How many years do you have?
I have 9 years.
What class are you in?
They’re simple questions, but as I show interest in her, slowly her chin lifts. She’s willing to make eye contact with me, and her voice grows strong. Soon, she’s coming willingly when I call her over for a hug. When I poke her tummy and tease her during lunch, she smiles and giggles. It really is amazing how quickly these children respond to love.
I see myself so much in these children. There are days when I’m just like Daphine with Jesus. Timid, and fearing to come to Him in prayer. Because sometimes I’m scared: afraid that He won’t want me, that I’m not good enough to capture His attention. That my constant sin has made me less desirable than those other giants of the faith, and I fear His disapproval.

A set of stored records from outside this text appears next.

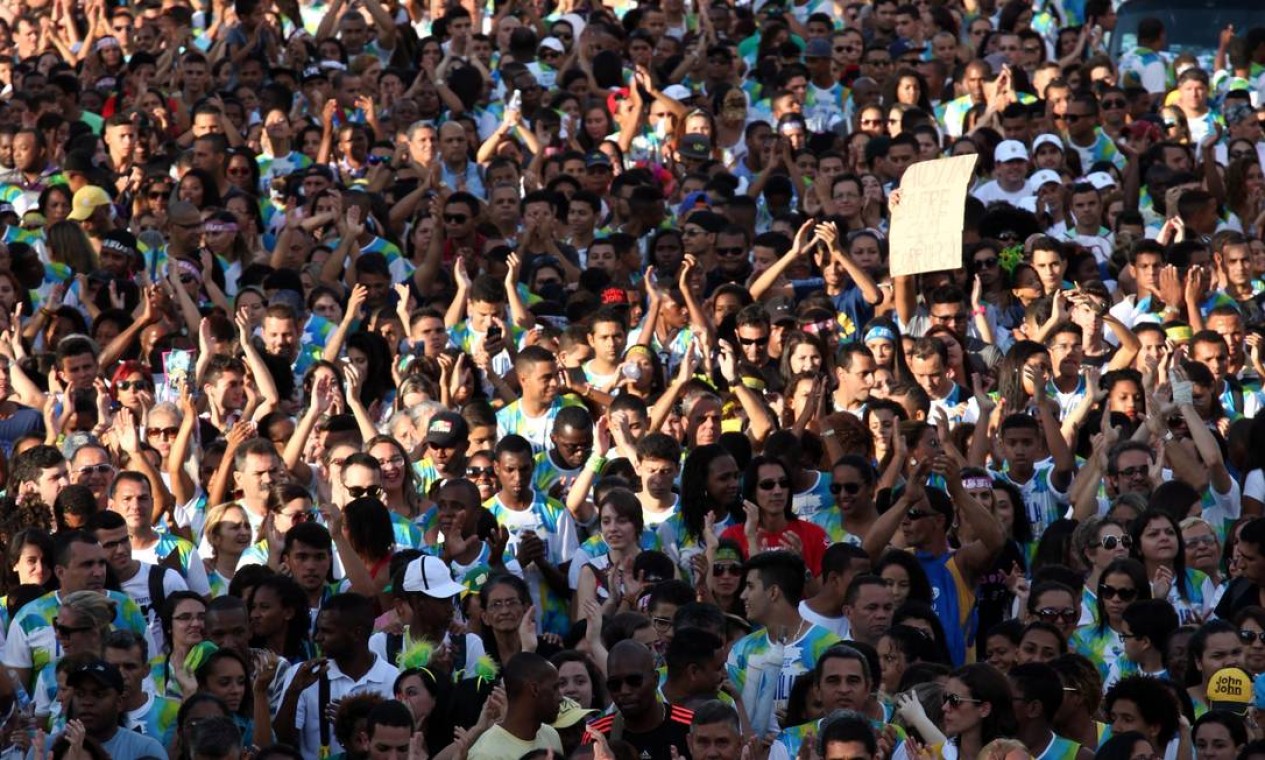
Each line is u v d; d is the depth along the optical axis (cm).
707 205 5241
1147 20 6769
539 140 5709
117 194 5222
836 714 2631
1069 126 5806
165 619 3127
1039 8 7238
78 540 3130
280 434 3969
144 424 3984
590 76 6138
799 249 4662
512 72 6006
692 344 4081
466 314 4641
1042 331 4303
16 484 3556
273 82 5984
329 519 3347
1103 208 5369
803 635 3069
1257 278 4975
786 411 4028
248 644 3073
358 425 3997
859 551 3198
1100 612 3309
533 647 2983
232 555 3475
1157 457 3809
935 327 4412
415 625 3069
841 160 5281
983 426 3938
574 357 4288
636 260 5031
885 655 3006
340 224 4994
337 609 2978
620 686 2675
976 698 2752
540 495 3684
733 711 2630
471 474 3678
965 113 6116
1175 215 5259
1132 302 4794
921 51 6638
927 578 3312
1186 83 6197
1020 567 3491
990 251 4756
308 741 2964
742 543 3425
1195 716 3067
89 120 5978
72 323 4556
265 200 5366
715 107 6003
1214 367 4303
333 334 4391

But my Jesus never fails to draw me in. Daily, He pulls me aside to reassure me of His compassion and acceptance. Though I see that my heart clothes are dirty, and my hair is unwashed, still He brings me close. He pays no mind to the filth under my finger nails, but tenderly grasps my hand. He offers what my heart cries day and night for: unconditional, never failing love. And I get daily to see the truth that John proclaims: ‘We love Him, because He first loved us.’ 1Jn 4:19
It is because of this love that I can ‘come boldly before the throne of grace with confidence.’ Heb 4:16 Without timidity or fear, for His perfect love has ‘cast out all fear.’ 1Jn 4:18
So being confident in my Lord’s affection, I can rush eagerly into His arms each day. Like Peace and Edith, I can cling joyously to Him, being certain that He wants to hold me too.